Assignment: Would you copy only the lines below, beginning with the one that contains "Effectiveness | Implementation |" and running through the last entry line?

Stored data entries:
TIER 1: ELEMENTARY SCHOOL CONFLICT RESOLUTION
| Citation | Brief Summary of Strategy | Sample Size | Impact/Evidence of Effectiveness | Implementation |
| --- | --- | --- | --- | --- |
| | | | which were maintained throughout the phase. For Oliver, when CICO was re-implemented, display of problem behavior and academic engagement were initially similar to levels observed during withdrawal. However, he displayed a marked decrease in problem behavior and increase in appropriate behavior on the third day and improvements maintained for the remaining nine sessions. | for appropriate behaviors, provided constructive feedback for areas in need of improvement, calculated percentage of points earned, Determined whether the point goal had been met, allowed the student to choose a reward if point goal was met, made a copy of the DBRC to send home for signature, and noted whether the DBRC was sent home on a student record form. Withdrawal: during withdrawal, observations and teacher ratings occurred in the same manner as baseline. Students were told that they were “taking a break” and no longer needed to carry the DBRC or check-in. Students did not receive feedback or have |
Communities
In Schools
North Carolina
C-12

Solution to the exercise:
| Citation | Brief Summary of Strategy | Sample Size | Impact/Evidence of Effectiveness | Implementation |
| --- | --- | --- | --- | --- |
| | | | which were maintained throughout the phase. For Oliver, when CICO was re-implemented, display of problem behavior and academic engagement were initially similar to levels observed during withdrawal. However, he displayed a marked decrease in problem behavior and increase in appropriate behavior on the third day and improvements maintained for the remaining nine sessions. | for appropriate behaviors, provided constructive feedback for areas in need of improvement, calculated percentage of points earned, Determined whether the point goal had been met, allowed the student to choose a reward if point goal was met, made a copy of the DBRC to send home for signature, and noted whether the DBRC was sent home on a student record form. Withdrawal: during withdrawal, observations and teacher ratings occurred in the same manner as baseline. Students were told that they were “taking a break” and no longer needed to carry the DBRC or check-in. Students did not receive feedback or have |
Communities
In Schools
North Carolina
C-12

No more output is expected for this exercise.